Ein einfaches Zeugnis enthält üblicherweise Angaben zu Person, Beschäftigungsdauer, Funktion sowie den Hauptaufgaben. Ein qualifiziertes Zeugnis ergänzt dies um eine Bewertung von Leistung und Verhalten. Unzulässig sind Angaben ohne Berufsbezug oder solche, die in die Privatsphäre eingreifen.
Darf der Beendigungsgrund im Dienstzeugnis stehen?
Der Beendigungsgrund wird regelmäßig nicht aufgeführt. Eine Nennung kommt in Betracht, wenn sie neutral ist oder im Interesse der beschäftigten Person liegt, oder wenn dies ausdrücklich gewünscht wurde.
Sind geheime Codes erlaubt?
Verdeckte Negativcodierungen sind unzulässig. Die Formulierungen müssen klar, verständlich und für außenstehende Dritte nachvollziehbar sein. Übliche, transparente Zeugnissprache ist zulässig, soweit sie keine irreführenden Botschaften transportiert.

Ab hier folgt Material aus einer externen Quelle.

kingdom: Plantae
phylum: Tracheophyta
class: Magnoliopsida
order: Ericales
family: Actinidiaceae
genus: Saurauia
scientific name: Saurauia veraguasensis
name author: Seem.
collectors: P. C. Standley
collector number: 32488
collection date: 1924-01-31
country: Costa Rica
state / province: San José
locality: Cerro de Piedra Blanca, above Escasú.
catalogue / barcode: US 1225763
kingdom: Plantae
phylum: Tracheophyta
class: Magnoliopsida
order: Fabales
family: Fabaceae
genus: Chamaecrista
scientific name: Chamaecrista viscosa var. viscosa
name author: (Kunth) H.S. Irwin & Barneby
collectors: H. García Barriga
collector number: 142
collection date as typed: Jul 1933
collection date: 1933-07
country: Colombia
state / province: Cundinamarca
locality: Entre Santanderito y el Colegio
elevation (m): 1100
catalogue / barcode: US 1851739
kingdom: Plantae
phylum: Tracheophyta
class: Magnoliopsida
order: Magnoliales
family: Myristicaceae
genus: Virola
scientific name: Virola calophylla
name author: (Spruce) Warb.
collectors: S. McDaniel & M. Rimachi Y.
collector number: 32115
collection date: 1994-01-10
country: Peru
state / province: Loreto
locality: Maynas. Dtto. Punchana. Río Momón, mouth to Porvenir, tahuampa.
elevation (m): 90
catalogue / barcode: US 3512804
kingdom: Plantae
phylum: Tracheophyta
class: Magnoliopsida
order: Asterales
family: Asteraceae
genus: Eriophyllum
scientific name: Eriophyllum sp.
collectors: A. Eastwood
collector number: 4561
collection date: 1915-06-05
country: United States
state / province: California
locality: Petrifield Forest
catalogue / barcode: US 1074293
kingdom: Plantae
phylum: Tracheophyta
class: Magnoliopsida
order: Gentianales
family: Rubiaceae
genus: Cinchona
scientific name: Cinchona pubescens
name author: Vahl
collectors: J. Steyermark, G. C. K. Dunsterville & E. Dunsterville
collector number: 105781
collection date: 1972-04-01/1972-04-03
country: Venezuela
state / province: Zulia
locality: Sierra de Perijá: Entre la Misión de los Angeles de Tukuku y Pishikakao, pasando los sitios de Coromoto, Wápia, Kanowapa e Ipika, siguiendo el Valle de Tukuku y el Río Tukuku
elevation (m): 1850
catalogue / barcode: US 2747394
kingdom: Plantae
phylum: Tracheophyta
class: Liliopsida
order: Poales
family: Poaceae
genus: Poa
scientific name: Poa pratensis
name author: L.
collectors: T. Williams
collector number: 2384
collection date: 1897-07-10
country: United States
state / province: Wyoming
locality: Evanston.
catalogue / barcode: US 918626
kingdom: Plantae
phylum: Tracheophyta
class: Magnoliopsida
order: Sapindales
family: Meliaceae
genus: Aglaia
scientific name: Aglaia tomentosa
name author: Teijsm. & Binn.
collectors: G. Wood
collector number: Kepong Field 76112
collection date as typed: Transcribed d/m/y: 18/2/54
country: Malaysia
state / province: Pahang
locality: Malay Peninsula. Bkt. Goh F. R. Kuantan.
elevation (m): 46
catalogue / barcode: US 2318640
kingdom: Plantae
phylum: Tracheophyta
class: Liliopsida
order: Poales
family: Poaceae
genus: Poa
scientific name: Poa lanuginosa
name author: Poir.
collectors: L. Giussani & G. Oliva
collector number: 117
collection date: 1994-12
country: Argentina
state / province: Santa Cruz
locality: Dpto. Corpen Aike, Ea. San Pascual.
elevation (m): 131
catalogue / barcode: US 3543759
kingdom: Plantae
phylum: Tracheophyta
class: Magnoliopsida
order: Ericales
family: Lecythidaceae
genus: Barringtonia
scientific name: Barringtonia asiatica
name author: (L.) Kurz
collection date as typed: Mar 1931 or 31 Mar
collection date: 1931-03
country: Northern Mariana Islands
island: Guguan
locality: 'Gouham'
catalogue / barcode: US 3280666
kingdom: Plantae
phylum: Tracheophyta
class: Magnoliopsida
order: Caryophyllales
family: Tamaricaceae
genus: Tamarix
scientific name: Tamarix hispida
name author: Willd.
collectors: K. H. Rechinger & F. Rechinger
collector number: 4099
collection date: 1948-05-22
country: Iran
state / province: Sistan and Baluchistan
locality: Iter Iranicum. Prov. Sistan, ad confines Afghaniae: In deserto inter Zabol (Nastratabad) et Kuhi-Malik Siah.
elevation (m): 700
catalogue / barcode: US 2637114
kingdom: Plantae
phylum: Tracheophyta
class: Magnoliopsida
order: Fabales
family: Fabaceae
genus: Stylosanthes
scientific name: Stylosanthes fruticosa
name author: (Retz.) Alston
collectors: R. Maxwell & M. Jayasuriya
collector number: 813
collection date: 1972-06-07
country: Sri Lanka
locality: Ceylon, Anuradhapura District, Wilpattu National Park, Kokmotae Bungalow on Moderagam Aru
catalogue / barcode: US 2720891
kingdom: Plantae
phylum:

In welcher Form muss das Dienstzeugnis ausgestellt werden?
Üblich ist die schriftliche Ausstellung auf Firmenpapier mit Unterschrift einer vertretungsberechtigten Person. Die Anerkennung elektronischer Formen ist je nach Land unterschiedlich und nicht überall der Papierform gleichgestellt.
Kann ein fehlerhaftes Dienstzeugnis berichtigt werden?
Bei Unrichtigkeiten, Unklarheiten oder unzulässigen Inhalten besteht ein Anspruch auf Korrektur. Maßgeblich sind Wahrheit, Wohlwollen und Klarheit sowie die inhaltliche Übereinstimmung mit der tatsächlichen Tätigkeit.
Gibt es Fristen für die Geltendmachung eines Dienstzeugnisses?
Es können vertragliche Ausschlussfristen oder allgemeine Verjährungsfristen bestehen, die sich je nach Rechtsordnung und individueller Vereinbarung unterscheiden. Solche Fristen können kurz sein und betreffen sowohl die Ausstellung als auch die Berichtigung.